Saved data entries
....

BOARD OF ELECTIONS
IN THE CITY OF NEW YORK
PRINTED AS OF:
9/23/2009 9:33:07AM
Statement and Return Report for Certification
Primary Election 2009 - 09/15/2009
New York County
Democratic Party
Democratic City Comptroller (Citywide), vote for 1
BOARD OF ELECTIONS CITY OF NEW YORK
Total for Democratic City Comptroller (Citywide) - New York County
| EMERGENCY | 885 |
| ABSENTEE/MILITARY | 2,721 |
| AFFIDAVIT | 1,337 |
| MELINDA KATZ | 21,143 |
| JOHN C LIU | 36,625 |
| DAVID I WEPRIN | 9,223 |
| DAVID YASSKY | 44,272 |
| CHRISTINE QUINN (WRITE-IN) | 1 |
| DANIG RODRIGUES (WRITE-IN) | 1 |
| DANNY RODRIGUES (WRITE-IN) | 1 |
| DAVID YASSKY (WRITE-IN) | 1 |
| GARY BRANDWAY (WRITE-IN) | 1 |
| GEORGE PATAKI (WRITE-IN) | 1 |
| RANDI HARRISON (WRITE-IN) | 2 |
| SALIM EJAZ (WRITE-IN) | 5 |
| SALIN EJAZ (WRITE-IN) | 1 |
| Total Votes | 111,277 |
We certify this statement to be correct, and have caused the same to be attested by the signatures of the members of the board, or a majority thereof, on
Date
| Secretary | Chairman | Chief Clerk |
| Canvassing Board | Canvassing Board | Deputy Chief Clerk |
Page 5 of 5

....

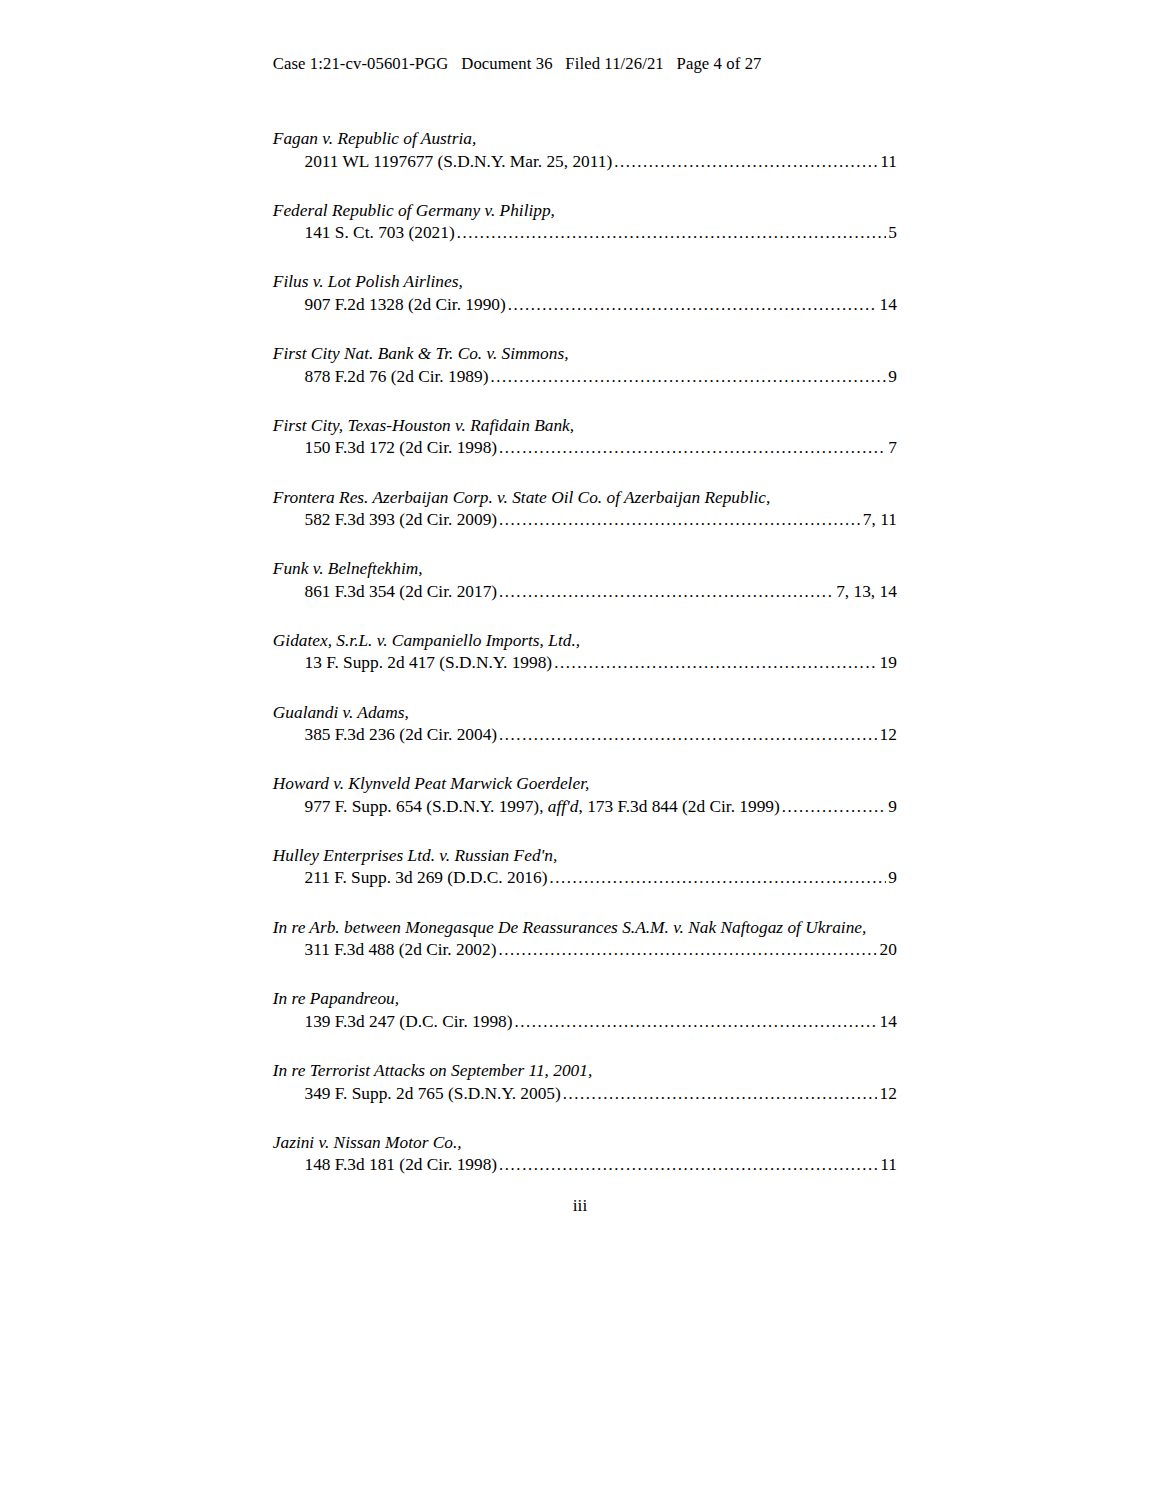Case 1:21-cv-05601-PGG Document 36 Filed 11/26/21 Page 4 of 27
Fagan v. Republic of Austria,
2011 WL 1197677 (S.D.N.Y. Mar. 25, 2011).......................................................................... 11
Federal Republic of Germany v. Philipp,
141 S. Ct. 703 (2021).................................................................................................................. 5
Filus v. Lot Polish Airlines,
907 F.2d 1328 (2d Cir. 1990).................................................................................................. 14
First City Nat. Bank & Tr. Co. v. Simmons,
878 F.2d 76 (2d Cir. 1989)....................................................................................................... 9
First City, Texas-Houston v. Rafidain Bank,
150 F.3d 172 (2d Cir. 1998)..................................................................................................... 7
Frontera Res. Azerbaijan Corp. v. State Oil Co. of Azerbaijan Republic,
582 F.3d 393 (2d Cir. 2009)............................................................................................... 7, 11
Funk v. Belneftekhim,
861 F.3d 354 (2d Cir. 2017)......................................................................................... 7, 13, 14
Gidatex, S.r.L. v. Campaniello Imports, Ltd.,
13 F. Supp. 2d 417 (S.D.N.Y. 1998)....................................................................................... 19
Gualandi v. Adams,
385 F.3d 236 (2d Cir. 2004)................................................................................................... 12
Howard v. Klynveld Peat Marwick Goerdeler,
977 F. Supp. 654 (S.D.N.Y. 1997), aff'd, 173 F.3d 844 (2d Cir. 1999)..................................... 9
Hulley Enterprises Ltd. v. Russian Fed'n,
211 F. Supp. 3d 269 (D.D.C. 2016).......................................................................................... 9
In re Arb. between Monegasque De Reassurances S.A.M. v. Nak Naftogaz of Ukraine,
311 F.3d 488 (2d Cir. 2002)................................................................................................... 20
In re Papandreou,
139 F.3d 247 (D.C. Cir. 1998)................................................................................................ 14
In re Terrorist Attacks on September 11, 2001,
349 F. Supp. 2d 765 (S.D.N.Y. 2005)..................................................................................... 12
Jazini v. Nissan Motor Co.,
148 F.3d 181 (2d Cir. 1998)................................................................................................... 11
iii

....

**WHAT IS BEING ASKED**. Above, find the line holding "Case 1:21-cv-05601-PGG Document" and the line holding "Filus v. Lot". Print exactly those two lines and every line between them, but no pictures.

**SOLUTION TO THE PROBLEM**.
Case 1:21-cv-05601-PGG Document 36 Filed 11/26/21 Page 4 of 27
Fagan v. Republic of Austria,
2011 WL 1197677 (S.D.N.Y. Mar. 25, 2011).......................................................................... 11
Federal Republic of Germany v. Philipp,
141 S. Ct. 703 (2021).................................................................................................................. 5
Filus v. Lot Polish Airlines,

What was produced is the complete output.